Google described Lemoine’s decision to publish conversations between himself and LaMDA as a breach of the company’s confidentiality policies, citing this as the reason for the 41-year old’s suspension. A spokesperson for the firm, Brad Gabriel, stated that Google’s “ethicists and technologists [have] reviewed” Lemoine’s concerns and had informed him that “there was no evidence that LaMDA was sentient (and lots of evidence against it).”

Regardless, Lemoine’s suspension and the secrecy Google is trying to maintain around its development of LaMDA has placed new scrutiny on the tech giant’s involvement with artificial intelligence.

 

Chinese firms recover as Beijing eases tech crackdown

chinese flag

Three of China’s tech titans, Baidu Inc., Tencent Holdings Ltd., and Alibaba Group Holding Ltd., have seen their shares soar as Beijing alleviates its regulatory stranglehold on the country’s tech sector.

According to Bloomberg, the three groups have seen their shares grow continuously since mid-March, amassing a combined increase of 37%. This surge in share value has seen the Chinese giants vastly outperform their peers in the US, with Meta Platforms Inc., Alphabet Inc., Microsoft Corp., Apple Inc., and Amazon.com Inc., seeing shares decline by 11% over the same time period.

The tech sector's recovery is also believed to have been spurred by the recent posting of better-than-anticipated quarterly results from internet company Baidu Inc. and ecommerce giant Alibaba Group.
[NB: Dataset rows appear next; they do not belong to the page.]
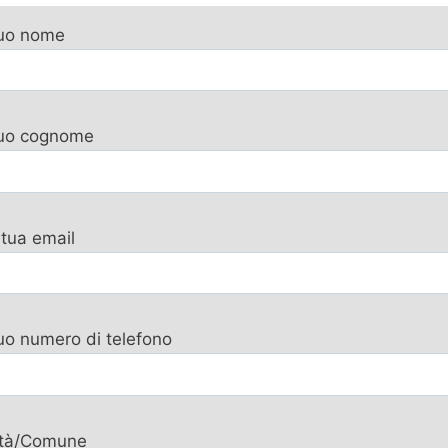
tuo nome
 tuo cognome
 tua email
tuo numero di telefono
ttà/Comune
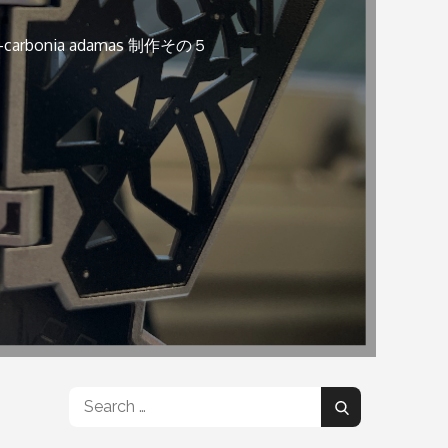
rbonia adamas 制作その５
Search
Search
for:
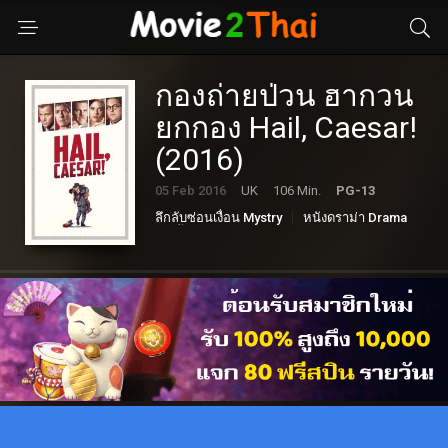
กองถ่ายป่วน ฮากวน
ยกกอง Hail, Caesar!
(2016)
05 Feb 2016
UK
106 Min.
PG-13
ลึกลับซ่อนเงื่อน Mystry
หนังดราม่า Drama
หนังตลก Comedy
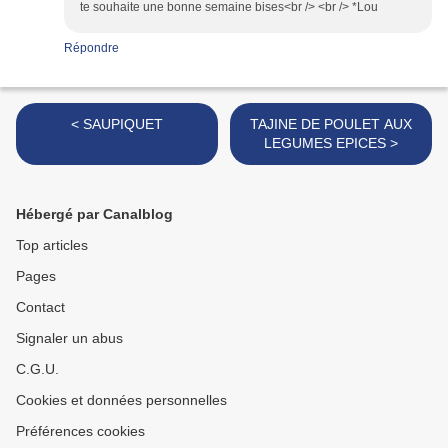
te souhaite une bonne semaine bises<br /> <br /> *Lou
Répondre
< SAUPIQUET
TAJINE DE POULET AUX
LEGUMES EPICES >
Hébergé par Canalblog
Top articles
Pages
Contact
Signaler un abus
C.G.U.
Cookies et données personnelles
Préférences cookies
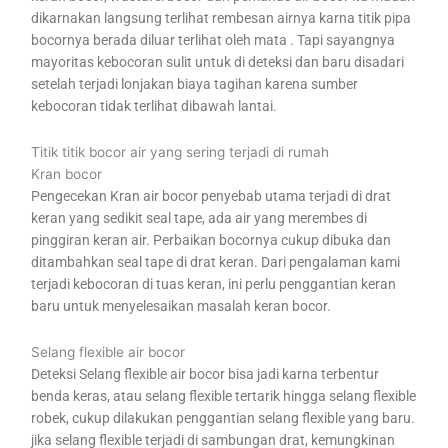
dikarnakan langsung terlihat rembesan airnya karna titik pipa
bocornya berada diluar terlihat oleh mata . Tapi sayangnya
mayoritas kebocoran sulit untuk di deteksi dan baru disadari
setelah terjadi lonjakan biaya tagihan karena sumber
kebocoran tidak terlihat dibawah lantai.
Titik titik bocor air yang sering terjadi di rumah
Kran bocor
Pengecekan Kran air bocor penyebab utama terjadi di drat
keran yang sedikit seal tape, ada air yang merembes di
pinggiran keran air. Perbaikan bocornya cukup dibuka dan
ditambahkan seal tape di drat keran. Dari pengalaman kami
terjadi kebocoran di tuas keran, ini perlu penggantian keran
baru untuk menyelesaikan masalah keran bocor.
Selang flexible air bocor
Deteksi Selang flexible air bocor bisa jadi karna terbentur
benda keras, atau selang flexible tertarik hingga selang flexible
robek, cukup dilakukan penggantian selang flexible yang baru.
jika selang flexible terjadi di sambungan drat, kemungkinan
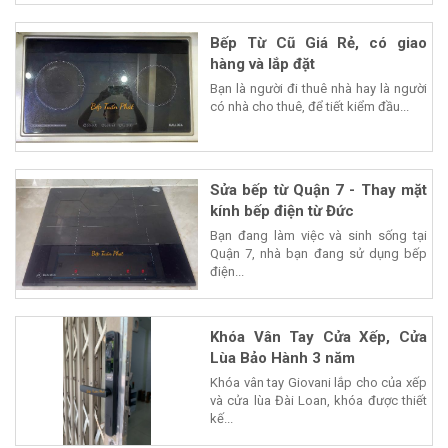
Bếp Từ Cũ Giá Rẻ, có giao
hàng và lắp đặt
Bạn là người đi thuê nhà hay là người
có nhà cho thuê, để tiết kiểm đầu...
Sửa bếp từ Quận 7 - Thay mặt
kính bếp điện từ Đức
Bạn đang làm việc và sinh sống tại
Quận 7, nhà bạn đang sử dụng bếp
điện...
Khóa Vân Tay Cửa Xếp, Cửa
Lùa Bảo Hành 3 năm
Khóa vân tay Giovani lắp cho của xếp
và cửa lùa Đài Loan, khóa được thiết
kế...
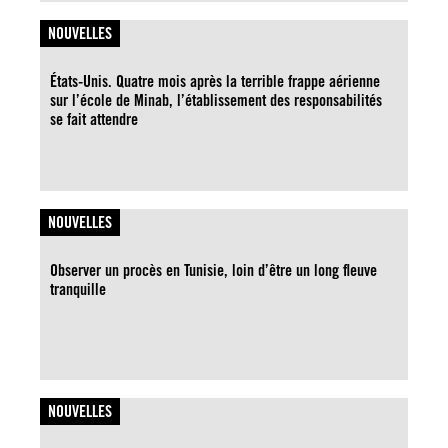
NOUVELLES
États-Unis. Quatre mois après la terrible frappe aérienne
sur l’école de Minab, l’établissement des responsabilités
se fait attendre
NOUVELLES
Observer un procès en Tunisie, loin d’être un long fleuve
tranquille
NOUVELLES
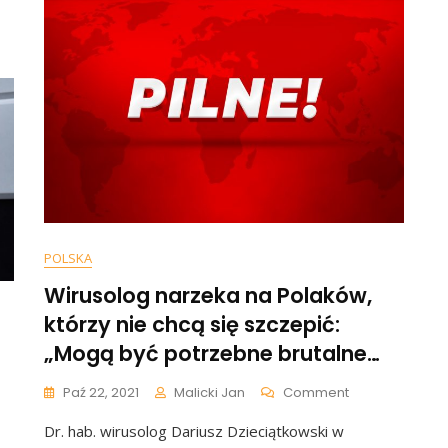
mo,
Pory
Nazywał
Go
y
Kanalią
h,
POLSKA
Wirusolog narzeka na Polaków,
którzy nie chcą się szczepić:
„Mogą być potrzebne brutalne…
On
Paź 22, 2021
Malicki Jan
Comment
Wirusolog
Dr. hab. wirusolog Dariusz Dzieciątkowski w
Narzeka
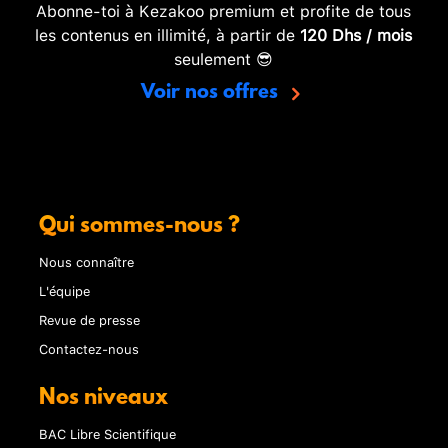
Abonne-toi à Kezakoo premium et profite de tous
les contenus en illimité, à partir de
120 Dhs / mois
seulement 😎
Voir nos offres
Qui sommes-nous ?
Nous connaître
L'équipe
Revue de presse
Contactez-nous
Nos niveaux
BAC Libre Scientifique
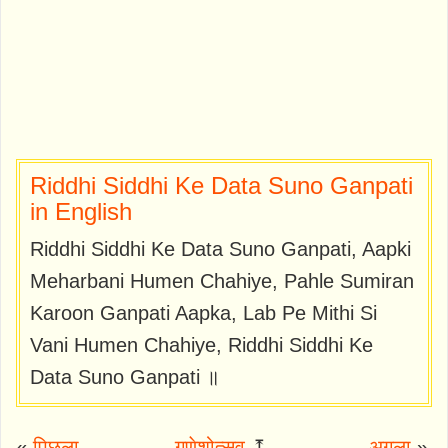
Riddhi Siddhi Ke Data Suno Ganpati
in English
Riddhi Siddhi Ke Data Suno Ganpati, Aapki
Meharbani Humen Chahiye, Pahle Sumiran
Karoon Ganpati Aapka, Lab Pe Mithi Si
Vani Humen Chahiye, Riddhi Siddhi Ke
Data Suno Ganpati ॥
«
पिछला
गणेशोत्सव
⤒
अगला
»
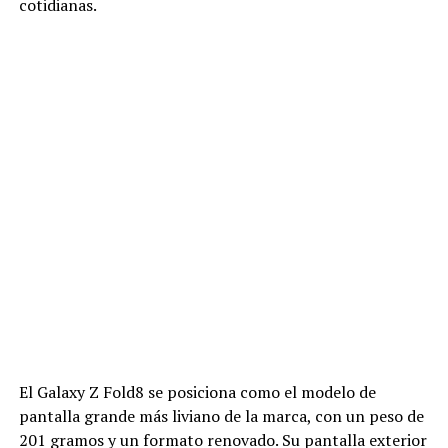
cotidianas.
El Galaxy Z Fold8 se posiciona como el modelo de
pantalla grande más liviano de la marca, con un peso de
201 gramos y un formato renovado. Su pantalla exterior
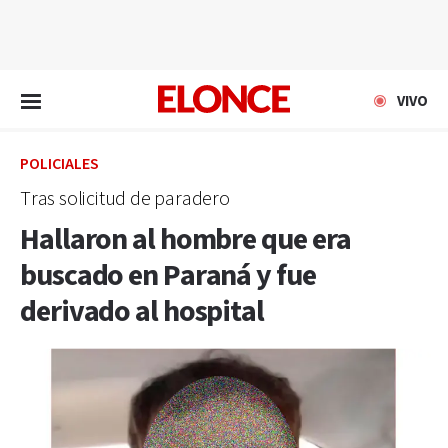
EN VIVO
VIVO
POLICIALES
Tras solicitud de paradero
Hallaron al hombre que era
buscado en Paraná y fue
derivado al hospital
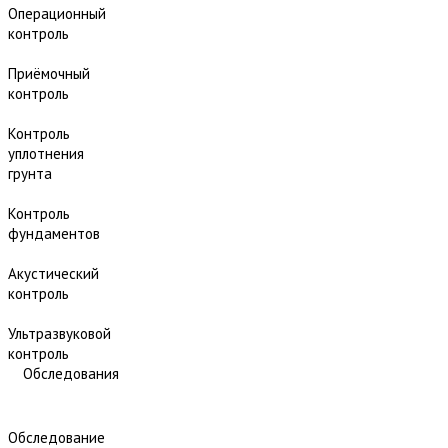
Операционный
контроль
Приёмочный
контроль
Контроль
уплотнения
грунта
Контроль
фундаментов
Акустический
контроль
Ультразвуковой
контроль
Обследования
Обследование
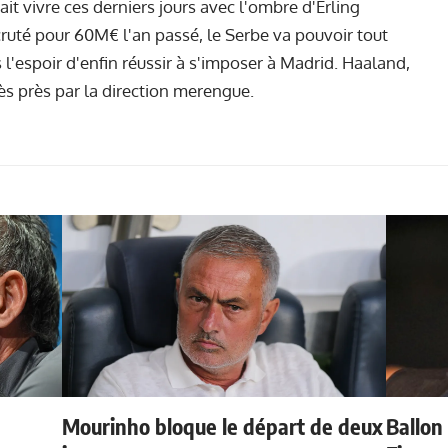
it vivre ces derniers jours avec l'ombre d'Erling
ruté pour 60M€ l'an passé, le Serbe va pouvoir tout
 l'espoir d'enfin réussir à s'imposer à Madrid. Haaland,
rès près par la direction merengue.
Mourinho bloque le départ de deux
Ballon 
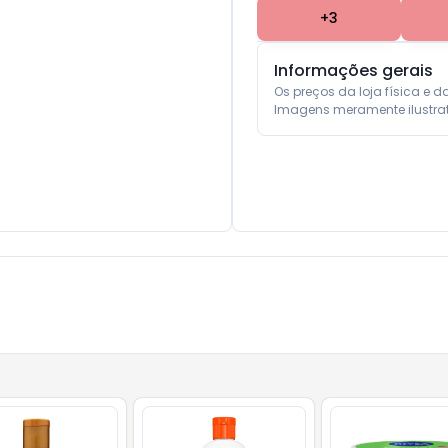
+
3
Informações gerais
Os preços da loja física e d
Imagens meramente ilustrat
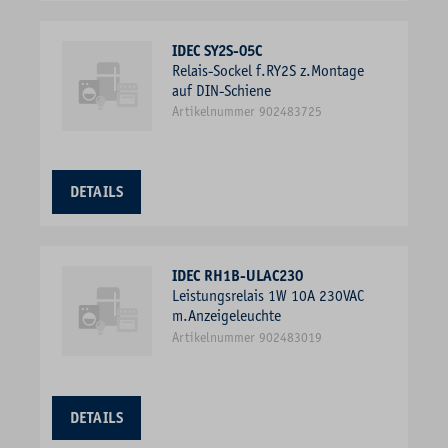
IDEC SY2S-05C
Relais-Sockel f.RY2S z.Montage
auf DIN-Schiene
Artikelnummer 902483725
DETAILS
IDEC RH1B-ULAC230
Leistungsrelais 1W 10A 230VAC
m.Anzeigeleuchte
Artikelnummer 902483019
DETAILS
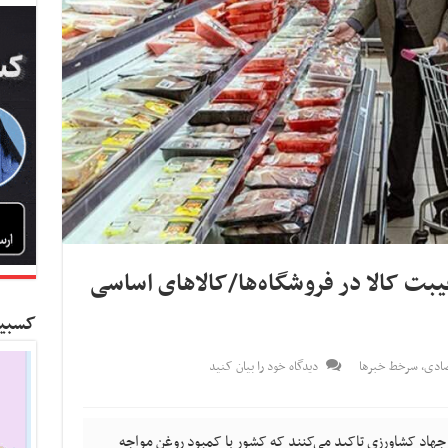
یبت کالا در فروشگاه‌ها/کالاهای اساسی
کسبین
صادی
,
سرخط خبرها
دیدگاه خود را بیان کنید
جهاد کشاورزی تاکید می‌کنند که کشور با کمبود روغن مواجه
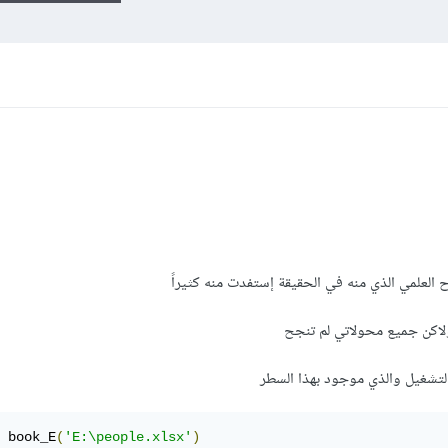
العلمي الذي منه في الحقيقة إستفدت منه كثيراً
لاكن جميع محولاتي لم تنجح
التشغيل والذي موجود بهذا السطر
 book_E
(
'E:\people.xlsx'
)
This surge for some of China’s largest tech companies follows reports from The Wall Street Journal that Beijing is preparing to complete its probe into ride-sharing platform Didi Global Inc., in addition to regulators’ approval of a new host of video games, the second batch for the country this year. 

Louis Lau, fund manager at Brandes Investment Partners, said of China’s recovery, “What is different this time around is that the government seems more determined to encourage positive economic growth in 2022 with specific policies, versus 2021 or start of the year, when they didn’t seem too desperate to promote growth,” adding, “Chinese Internet companies appear more attractive in valuation than US tech peers.”

 

Twitter rolls out new reporting process for users

Twitter

Social media giant Twitter has rolled out a new method for users to report spam, harassment, hate speech, and misinformation on the platform.

The process, which was first introduced in December last year, is what Twitter describes as a “people first” approach to content moderation. The platform described the new procedure as lifting “the burden from the individual” to specify how content violates Twitter's rules, instead allowing users to describe the experience.

The microblogging site said of its new method,  “By refocusing on the experience of the person reporting the Tweet, Twitter hopes to improve the quality of the reports they get. The more first-hand information they can gather about how people are experiencing certain content, the more precise Twitter can be when it comes to addressing it or ultimately removing it.” The company added that, even if content reported via the new process doesn’t violate its rules, this would still provide, “valuable input that [it] can use to improve people’s experience on the platform.”

The new policy has come into effect just days after Twitter agreed to issue Elon Musk “firehose data” concerning fake accounts on the site. Musk had threatened to rescind his offer to buy the platform for USD£44bn (£34bn) in April after accusing the site of resisting his attempts to measure bots on the platform.